Two lawyers who represent 26 states seeking to have Obamacare overturned are warning that a Supreme Court decision upholding the purchase mandate for health insurance would open the door to other government-imposed mandates across a variety of industries.
Writing in a Wall Street Journal op-ed
piece Tuesday, the lawyers, David R. Rivkin Jr. and Lee A Casey, also take issue with President Barack Obama’s assertion that a decision striking down the mandate would amount to an act of “judicial activism” on the part of the justices.
“If Congress can regulate Americans as future consumers (and everyone is a future consumer in dozens if not hundreds of markets), then it could equally impose any number of mandates on the citizenry today as a means of regulating the transactions in which they are expected to engage tomorrow, next week, or in 40 years,” said Rivkin and Casey.

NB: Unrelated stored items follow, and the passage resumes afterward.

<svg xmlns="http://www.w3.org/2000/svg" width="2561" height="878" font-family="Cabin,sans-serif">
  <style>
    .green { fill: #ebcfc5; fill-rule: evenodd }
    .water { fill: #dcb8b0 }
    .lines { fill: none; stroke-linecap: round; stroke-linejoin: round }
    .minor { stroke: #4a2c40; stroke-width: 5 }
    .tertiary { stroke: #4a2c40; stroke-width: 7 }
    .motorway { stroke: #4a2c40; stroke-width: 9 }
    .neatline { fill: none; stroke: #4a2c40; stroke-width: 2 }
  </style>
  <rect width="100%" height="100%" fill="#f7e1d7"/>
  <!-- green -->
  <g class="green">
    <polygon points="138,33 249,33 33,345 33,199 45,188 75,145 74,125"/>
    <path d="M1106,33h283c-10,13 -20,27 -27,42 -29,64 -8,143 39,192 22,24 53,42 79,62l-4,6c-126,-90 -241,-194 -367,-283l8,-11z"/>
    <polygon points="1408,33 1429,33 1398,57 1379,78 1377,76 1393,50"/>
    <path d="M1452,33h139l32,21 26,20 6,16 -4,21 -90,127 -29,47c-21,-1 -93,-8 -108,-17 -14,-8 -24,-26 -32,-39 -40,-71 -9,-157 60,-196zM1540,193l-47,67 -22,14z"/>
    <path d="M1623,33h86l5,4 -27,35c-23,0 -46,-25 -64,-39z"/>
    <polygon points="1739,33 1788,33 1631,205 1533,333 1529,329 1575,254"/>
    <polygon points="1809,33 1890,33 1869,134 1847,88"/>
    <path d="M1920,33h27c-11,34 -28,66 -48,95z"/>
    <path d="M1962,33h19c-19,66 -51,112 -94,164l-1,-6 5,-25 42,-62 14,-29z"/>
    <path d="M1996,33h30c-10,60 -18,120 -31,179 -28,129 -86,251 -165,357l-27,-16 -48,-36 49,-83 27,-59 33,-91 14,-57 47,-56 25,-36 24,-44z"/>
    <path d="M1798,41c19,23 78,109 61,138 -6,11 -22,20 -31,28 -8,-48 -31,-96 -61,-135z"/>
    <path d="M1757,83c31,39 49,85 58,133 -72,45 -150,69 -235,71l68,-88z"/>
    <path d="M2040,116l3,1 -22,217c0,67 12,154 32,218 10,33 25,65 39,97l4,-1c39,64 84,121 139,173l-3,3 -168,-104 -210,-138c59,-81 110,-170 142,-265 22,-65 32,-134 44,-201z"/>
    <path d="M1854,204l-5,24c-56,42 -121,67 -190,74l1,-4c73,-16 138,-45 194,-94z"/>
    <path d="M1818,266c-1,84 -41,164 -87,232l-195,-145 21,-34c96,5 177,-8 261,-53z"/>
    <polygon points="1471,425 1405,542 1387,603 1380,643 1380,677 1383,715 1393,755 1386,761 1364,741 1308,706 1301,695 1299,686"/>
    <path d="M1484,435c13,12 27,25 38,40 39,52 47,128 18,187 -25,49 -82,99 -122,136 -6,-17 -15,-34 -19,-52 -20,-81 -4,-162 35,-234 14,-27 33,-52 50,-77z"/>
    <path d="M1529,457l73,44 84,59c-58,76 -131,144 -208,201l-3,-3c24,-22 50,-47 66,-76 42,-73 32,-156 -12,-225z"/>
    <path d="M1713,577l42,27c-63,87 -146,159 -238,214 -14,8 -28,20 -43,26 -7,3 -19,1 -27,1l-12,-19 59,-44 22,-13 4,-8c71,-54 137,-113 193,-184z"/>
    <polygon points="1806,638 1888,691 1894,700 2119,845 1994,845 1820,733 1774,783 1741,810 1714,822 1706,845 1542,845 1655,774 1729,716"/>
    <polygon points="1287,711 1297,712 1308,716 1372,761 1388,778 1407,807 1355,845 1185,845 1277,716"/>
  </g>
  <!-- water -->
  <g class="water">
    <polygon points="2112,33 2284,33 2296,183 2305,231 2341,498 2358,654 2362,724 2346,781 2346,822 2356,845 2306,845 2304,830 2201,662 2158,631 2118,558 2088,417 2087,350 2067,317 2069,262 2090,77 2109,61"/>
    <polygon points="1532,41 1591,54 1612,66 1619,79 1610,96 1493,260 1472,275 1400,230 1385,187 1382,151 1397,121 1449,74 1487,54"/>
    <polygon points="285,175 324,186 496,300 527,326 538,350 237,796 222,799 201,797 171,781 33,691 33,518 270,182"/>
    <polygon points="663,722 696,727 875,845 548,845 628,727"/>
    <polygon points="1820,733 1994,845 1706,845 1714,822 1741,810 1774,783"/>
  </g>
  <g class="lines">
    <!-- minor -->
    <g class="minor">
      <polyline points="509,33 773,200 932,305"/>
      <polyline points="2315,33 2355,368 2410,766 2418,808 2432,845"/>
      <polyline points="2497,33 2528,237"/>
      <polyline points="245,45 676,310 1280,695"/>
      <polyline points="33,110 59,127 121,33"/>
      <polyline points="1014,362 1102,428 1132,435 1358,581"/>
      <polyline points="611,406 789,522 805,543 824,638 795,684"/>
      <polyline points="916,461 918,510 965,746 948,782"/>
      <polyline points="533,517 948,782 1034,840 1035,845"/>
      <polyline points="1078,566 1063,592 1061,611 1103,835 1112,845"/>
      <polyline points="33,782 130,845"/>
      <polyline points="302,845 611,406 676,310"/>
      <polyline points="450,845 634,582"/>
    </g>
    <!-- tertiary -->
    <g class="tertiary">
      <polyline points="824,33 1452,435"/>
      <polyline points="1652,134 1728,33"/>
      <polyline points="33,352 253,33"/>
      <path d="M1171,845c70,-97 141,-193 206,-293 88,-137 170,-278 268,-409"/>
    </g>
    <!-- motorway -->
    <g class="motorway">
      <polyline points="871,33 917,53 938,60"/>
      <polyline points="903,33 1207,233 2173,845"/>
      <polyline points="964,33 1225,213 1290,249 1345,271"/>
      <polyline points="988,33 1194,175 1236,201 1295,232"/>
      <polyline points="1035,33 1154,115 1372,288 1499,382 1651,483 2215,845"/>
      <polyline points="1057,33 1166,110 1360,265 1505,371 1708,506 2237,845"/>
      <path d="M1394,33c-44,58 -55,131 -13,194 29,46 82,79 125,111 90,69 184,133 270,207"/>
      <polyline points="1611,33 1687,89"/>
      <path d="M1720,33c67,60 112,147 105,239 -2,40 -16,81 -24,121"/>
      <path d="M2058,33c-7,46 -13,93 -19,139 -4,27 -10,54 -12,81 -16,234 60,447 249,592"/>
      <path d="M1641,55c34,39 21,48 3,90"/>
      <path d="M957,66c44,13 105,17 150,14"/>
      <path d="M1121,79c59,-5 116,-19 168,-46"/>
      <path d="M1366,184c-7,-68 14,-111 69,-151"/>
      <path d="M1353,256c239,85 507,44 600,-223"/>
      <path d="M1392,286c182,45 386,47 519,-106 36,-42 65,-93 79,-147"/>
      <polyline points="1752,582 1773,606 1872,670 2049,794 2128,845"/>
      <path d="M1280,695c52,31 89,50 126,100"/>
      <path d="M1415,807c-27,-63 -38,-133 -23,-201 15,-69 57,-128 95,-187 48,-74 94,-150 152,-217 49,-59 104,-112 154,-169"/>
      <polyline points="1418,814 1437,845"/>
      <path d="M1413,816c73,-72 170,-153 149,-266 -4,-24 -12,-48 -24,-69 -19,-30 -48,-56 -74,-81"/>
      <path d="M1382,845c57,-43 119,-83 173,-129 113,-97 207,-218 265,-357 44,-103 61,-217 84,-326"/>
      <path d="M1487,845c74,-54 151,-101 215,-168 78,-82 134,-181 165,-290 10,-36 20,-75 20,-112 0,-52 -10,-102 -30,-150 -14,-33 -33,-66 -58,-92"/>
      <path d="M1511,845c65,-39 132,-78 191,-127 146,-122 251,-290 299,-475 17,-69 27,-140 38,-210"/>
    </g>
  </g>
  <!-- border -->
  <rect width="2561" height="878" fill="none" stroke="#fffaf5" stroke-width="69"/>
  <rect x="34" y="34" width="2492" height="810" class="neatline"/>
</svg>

Taken to the extreme, they said a Supreme Court ruling upholding the Obamacare requirement that Americans must purchase health insurance or be penalized could force consumers to prepay for all sorts of commodities and services.
True, they suggested, such mandates would drive more people into a market and might result in lower costs. But they insisted the idea of government forcing “prepayment mandates” on people is simply unconstitutional and would fare no better in the United States “than it did in the Soviet Union.”
“Although the policy merits of various mandates could be honestly debated, there simply is no neutral, judicially enforceable basis on which courts can determine which prepayment mandates Congress can impose as a means of regulating future transactions and which it cannot,” the two wrote.
“If, as in this case, Congress persists in adopting legislation that goes beyond its constitutional authority, the courts must invalidate it,” they continued. “That is not judicial activism. It is the fulfillment of the judiciary’s constitutional duty.”